***** EXTRACTED INFORMATION

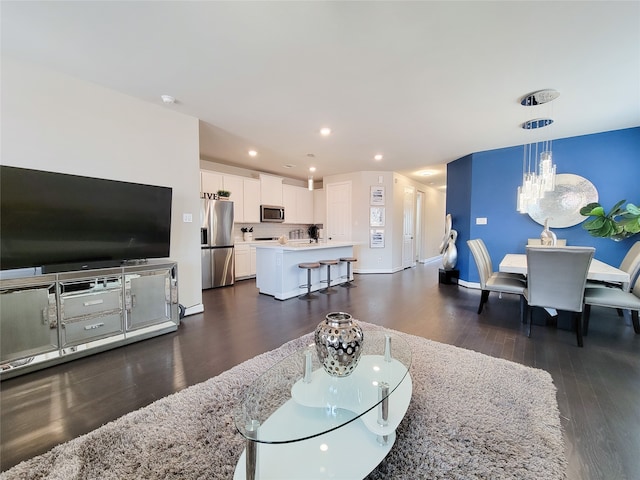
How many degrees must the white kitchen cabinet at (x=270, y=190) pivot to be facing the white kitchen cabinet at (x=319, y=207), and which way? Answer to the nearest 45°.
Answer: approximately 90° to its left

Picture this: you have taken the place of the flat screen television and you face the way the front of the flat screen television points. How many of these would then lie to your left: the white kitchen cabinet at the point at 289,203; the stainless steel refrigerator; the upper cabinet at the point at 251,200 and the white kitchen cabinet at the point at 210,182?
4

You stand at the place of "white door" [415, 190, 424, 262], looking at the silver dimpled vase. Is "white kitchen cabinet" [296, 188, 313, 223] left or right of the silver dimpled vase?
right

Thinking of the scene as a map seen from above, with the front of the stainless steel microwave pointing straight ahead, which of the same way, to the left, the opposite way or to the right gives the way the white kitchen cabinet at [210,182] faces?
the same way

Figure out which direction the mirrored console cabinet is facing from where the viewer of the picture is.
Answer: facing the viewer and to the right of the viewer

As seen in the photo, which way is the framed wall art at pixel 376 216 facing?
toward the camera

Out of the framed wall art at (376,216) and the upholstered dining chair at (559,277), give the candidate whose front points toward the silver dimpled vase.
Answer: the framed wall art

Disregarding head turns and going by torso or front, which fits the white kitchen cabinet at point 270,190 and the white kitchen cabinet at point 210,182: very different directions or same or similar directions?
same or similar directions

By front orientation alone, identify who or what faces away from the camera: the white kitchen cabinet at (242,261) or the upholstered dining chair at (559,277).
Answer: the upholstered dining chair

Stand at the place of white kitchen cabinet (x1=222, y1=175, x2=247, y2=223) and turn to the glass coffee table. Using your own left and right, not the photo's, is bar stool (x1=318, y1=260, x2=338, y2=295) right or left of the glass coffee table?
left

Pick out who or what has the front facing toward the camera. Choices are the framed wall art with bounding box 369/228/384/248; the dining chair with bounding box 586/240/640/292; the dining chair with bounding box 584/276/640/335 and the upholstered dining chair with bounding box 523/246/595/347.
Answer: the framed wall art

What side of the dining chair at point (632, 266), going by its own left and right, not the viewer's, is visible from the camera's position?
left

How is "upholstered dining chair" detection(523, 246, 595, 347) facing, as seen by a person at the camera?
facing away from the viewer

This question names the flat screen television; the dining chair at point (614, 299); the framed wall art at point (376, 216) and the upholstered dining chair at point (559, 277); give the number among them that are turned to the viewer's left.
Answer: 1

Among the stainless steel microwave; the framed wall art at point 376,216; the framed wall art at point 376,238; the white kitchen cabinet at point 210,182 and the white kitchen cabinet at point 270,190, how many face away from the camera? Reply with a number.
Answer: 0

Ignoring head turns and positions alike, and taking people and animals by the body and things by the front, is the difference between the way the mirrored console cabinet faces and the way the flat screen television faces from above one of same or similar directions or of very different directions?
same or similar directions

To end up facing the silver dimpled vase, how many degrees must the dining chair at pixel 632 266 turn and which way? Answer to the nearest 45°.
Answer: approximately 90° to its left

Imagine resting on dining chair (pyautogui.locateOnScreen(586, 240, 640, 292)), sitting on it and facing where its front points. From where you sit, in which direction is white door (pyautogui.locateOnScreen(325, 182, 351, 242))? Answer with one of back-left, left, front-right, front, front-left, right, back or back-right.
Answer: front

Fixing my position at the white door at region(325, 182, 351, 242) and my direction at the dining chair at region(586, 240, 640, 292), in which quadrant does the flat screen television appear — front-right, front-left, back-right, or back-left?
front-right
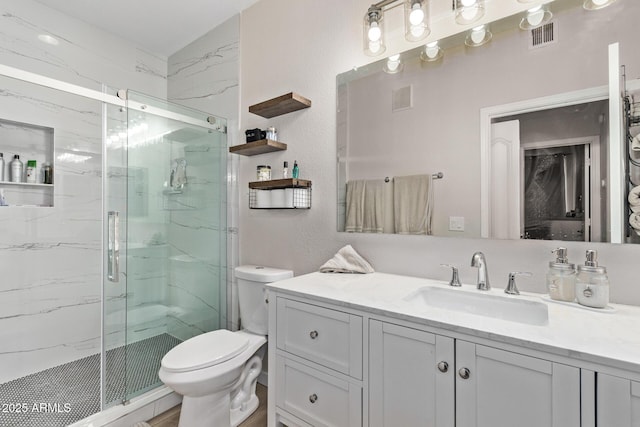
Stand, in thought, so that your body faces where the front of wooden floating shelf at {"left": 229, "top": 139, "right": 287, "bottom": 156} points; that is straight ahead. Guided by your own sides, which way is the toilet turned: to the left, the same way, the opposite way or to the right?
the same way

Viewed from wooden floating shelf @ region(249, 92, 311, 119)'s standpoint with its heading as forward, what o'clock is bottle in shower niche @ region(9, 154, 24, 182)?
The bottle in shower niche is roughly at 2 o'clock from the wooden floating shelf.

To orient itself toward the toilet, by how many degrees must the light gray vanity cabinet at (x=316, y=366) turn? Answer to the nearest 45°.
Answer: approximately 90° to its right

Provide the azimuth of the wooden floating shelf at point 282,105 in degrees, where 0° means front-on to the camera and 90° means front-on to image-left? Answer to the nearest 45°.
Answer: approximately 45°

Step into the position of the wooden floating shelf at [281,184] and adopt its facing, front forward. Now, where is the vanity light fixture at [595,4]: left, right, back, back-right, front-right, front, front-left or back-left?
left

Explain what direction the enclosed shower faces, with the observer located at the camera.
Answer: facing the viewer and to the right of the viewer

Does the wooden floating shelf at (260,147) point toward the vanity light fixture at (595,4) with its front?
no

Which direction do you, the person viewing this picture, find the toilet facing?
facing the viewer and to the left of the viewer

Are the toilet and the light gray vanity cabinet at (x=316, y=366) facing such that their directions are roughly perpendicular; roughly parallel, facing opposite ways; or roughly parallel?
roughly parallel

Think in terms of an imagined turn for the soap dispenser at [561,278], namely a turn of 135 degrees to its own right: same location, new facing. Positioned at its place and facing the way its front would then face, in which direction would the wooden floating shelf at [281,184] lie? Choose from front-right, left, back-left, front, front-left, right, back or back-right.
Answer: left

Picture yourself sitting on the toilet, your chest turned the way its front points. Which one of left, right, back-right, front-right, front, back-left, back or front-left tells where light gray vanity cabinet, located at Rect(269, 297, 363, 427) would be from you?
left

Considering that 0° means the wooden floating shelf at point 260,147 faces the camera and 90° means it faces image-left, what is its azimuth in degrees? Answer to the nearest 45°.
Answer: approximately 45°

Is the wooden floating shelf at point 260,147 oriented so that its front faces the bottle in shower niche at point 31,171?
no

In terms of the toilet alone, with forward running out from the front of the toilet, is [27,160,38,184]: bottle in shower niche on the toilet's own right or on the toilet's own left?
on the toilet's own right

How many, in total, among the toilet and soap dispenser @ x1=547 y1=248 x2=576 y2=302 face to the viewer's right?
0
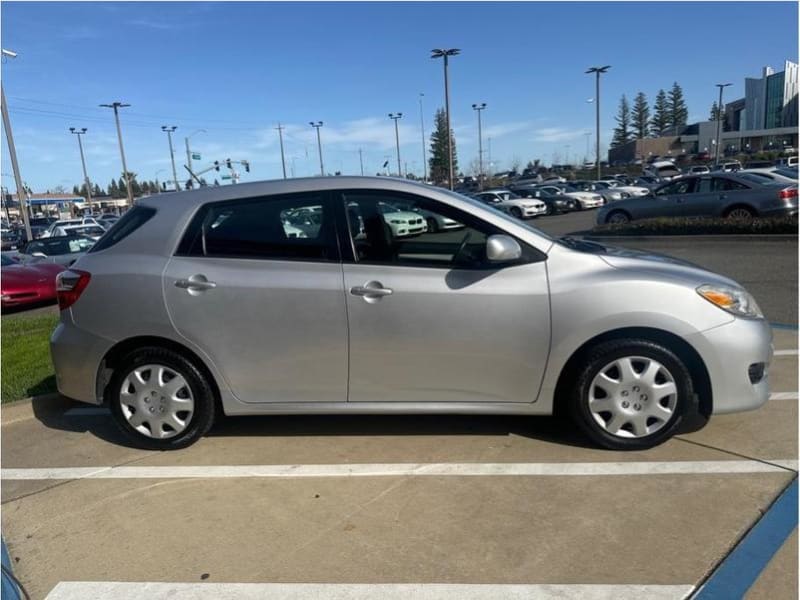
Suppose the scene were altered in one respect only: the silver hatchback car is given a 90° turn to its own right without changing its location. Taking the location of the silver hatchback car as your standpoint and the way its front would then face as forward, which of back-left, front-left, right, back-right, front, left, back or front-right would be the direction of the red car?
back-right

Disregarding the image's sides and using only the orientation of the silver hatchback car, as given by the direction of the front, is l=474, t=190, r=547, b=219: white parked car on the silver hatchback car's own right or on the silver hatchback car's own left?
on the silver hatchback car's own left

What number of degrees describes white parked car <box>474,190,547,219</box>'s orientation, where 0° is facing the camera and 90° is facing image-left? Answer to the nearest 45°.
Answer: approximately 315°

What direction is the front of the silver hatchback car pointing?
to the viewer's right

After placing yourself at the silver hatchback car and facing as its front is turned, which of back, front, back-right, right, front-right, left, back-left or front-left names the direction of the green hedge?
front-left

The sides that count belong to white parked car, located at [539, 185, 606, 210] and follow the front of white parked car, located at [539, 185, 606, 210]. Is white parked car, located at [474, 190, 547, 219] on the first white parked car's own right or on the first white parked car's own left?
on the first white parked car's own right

**********

## WHAT IS EXPECTED:
Swap "white kitchen cabinet" for "white cupboard" throughout all the items above and rewrite them with nothing else changed. Omit the pictures from your answer.

## SOLUTION TO THE EXERCISE:
How many degrees must the white cupboard at (x=270, y=190) pivot to be facing the white cupboard at (x=319, y=207), and which way? Answer to the nearest 45°.
Answer: approximately 90° to its left

Picture this: you have taken the place of the flat screen television and you face the way the front of the flat screen television points. How many of these would then lie to your left: the white cupboard at the point at 289,203; the stainless steel refrigerator; the upper cabinet at the point at 251,200 and the white cupboard at the point at 210,182?
4

You stand at the place of "white door" [415, 190, 424, 262], looking at the silver dimpled vase. Is "white cupboard" [296, 188, 313, 223] left or right of the silver dimpled vase?
right

Thinking of the scene as a map seen from above, with the front of the stainless steel microwave pointing straight ahead, which of the same way, to the left, the opposite way or to the right gives the way the white cupboard at [210,182] faces?
the same way

Figure out which direction the mirrored console cabinet is facing from where the viewer of the picture is.
Answer: facing the viewer and to the right of the viewer

As seen in the photo, which way is the framed wall art at pixel 376 216 facing?
toward the camera

Out of the framed wall art at (376,216) and the upholstered dining chair at (559,277), give the candidate whose front points toward the silver dimpled vase.
Answer: the framed wall art

Disregarding head turns and going by torso or front, which fits the white cupboard at point 270,190 and the white cupboard at point 210,182: very different directions or same or similar directions?
same or similar directions

By front orientation alone, identify who or what faces away from the camera: the white cupboard at (242,261) or the upholstered dining chair at (559,277).
Answer: the upholstered dining chair

Stand at the place of white cupboard (x1=222, y1=175, x2=247, y2=223) and turn to the glass coffee table. Using your own left and right, not the photo's, is bar stool (x1=318, y1=260, x2=338, y2=295) right or left of the glass coffee table?
left

Pick out who or what has the front facing toward the camera. Choices are the framed wall art with bounding box 369/228/384/248; the dining chair with bounding box 586/240/640/292; the dining chair with bounding box 584/276/640/335 and the upholstered dining chair with bounding box 523/246/595/347.
Answer: the framed wall art

What side of the dining chair at point (632, 266), going by its own left and right, not the viewer's, is visible from the camera's position?
left

How is "upholstered dining chair" detection(523, 246, 595, 347) facing, as seen by a person at the camera?
facing away from the viewer

This question names the flat screen television; the dining chair at point (614, 299); the framed wall art at point (376, 216) and the upholstered dining chair at point (559, 277); give the number among them that are turned to the viewer's left.
Answer: 1

Among the stainless steel microwave; the framed wall art at point 376,216; the framed wall art at point 376,238; the white cupboard at point 210,182 and the white cupboard at point 270,190, how many face away from the camera? Reply with a number.
Answer: 0

Ignoring head turns and positions alike, and taking people and animals by the body and things by the front, is the difference between the way the mirrored console cabinet faces and the way the flat screen television faces from above one of same or similar directions or of very different directions?
same or similar directions

To end up facing the silver dimpled vase, how many degrees must the dining chair at pixel 632 266 turn and which way? Answer to the nearest 45°.
Answer: approximately 90° to its left

Imagine resting on dining chair (pyautogui.locateOnScreen(586, 240, 640, 292)), sitting on it and facing where its front points. From where you sit, in which direction is white door (pyautogui.locateOnScreen(325, 182, 351, 242))? Answer with one of back-left, left, front-right, front, front-left, right, back or back-right.
Answer: front

Fixing my position at the white door at region(325, 182, 351, 242) and my direction at the dining chair at region(586, 240, 640, 292), in which quadrant does the flat screen television appear — front-right, front-left, back-right, or back-left?
front-right
Stand, in thought, so that your body faces where the front of wooden floating shelf at {"left": 229, "top": 139, "right": 287, "bottom": 156} points; that is straight ahead. Guided by your own sides, which way is the toilet turned: to the left, the same way, the opposite way or to the right?
the same way

Viewed from wooden floating shelf @ region(249, 92, 311, 119)'s standpoint with its heading as forward, what o'clock is bottle in shower niche @ region(9, 154, 24, 182)?
The bottle in shower niche is roughly at 2 o'clock from the wooden floating shelf.

To orient itself toward the toilet, by how many degrees must the light gray vanity cabinet at (x=316, y=366) turn? Answer to the nearest 45°.
Answer: approximately 90° to its right

Provide the azimuth of the wooden floating shelf at point 282,105 in degrees, where 0° means front-on to the camera and 90° means front-on to image-left? Answer to the nearest 45°.
Answer: approximately 45°

Step into the position of the wooden floating shelf at [281,184] and adopt its facing, front forward. Now, where is the vanity light fixture at [595,4]: left, right, back, back-right, front-right, front, front-left or back-left?
left

Explain what direction the enclosed shower faces, with the observer located at the camera.
Answer: facing the viewer and to the right of the viewer

Does the wooden floating shelf at (260,147) point toward the vanity light fixture at (595,4) with its front?
no

Which direction do you, the person viewing this picture, find the toilet facing?
facing the viewer and to the left of the viewer

Are the toilet and the light gray vanity cabinet at (x=316, y=366) facing such that their directions are roughly perpendicular; roughly parallel, facing opposite ways; or roughly parallel?
roughly parallel

Think in terms of an imagined turn for the soap dispenser at [561,278], namely a turn of 135 degrees to its own right: same location, new facing. Positioned at its place and facing the way its front would then face, in which direction would the wooden floating shelf at [281,184] lie? Choose from front-right, left, back-left, front, front-left, right, back or back-right.
Answer: left

Picture yourself sitting on the toilet, your chest turned the way its front points. Which one of left, right, back-right, front-right, front, back-left, back or front-left tells where light gray vanity cabinet, located at Rect(269, 297, 363, 427) would be from you?
left

Considering that 0° means the wooden floating shelf at point 260,147 faces the camera and 90° means it faces image-left, what is its azimuth in degrees? Answer to the nearest 45°.
Answer: approximately 45°

Is the wooden floating shelf at point 260,147 oriented so that its front faces the bottle in shower niche at point 31,171?
no

In terms of the toilet alone, with forward running out from the front of the toilet, is [27,160,38,184]: bottle in shower niche on the toilet's own right or on the toilet's own left?
on the toilet's own right

How many, in total, among the toilet and soap dispenser @ x1=547 y1=248 x2=576 y2=302 face to the viewer's right?
0
Suppose the scene were altered in one respect only: the silver hatchback car is given a 90° turn to its own right without changing its location. Taking the location of the silver hatchback car as your standpoint and the way its front would then face as forward, which of back-left, front-left, right, back-right, front, left, back or front-right would be the direction of the red car?
back-right

Disregarding the image's sides and using only the orientation of the silver hatchback car, as given by the direction of the front, is l=474, t=190, r=547, b=219: white parked car on the silver hatchback car's own right or on the silver hatchback car's own left?
on the silver hatchback car's own left

What number of degrees describes white parked car <box>474,190,547,219</box>'s orientation, where 0° is facing the camera and 90° is facing image-left? Answer to the nearest 45°.
Answer: approximately 315°

What direction is the front of the silver hatchback car pointing?
to the viewer's right

After placing yourself at the silver hatchback car and facing as its front is turned, which of back, front, back-right, right, front-right, left, back-left or front-left names the direction of the green hedge?
front-left

The sides that count belong to white parked car, located at [539, 185, 606, 210] and follow the front of white parked car, located at [539, 185, 606, 210]. Is white parked car, located at [474, 190, 547, 219] on the first white parked car's own right or on the first white parked car's own left?
on the first white parked car's own right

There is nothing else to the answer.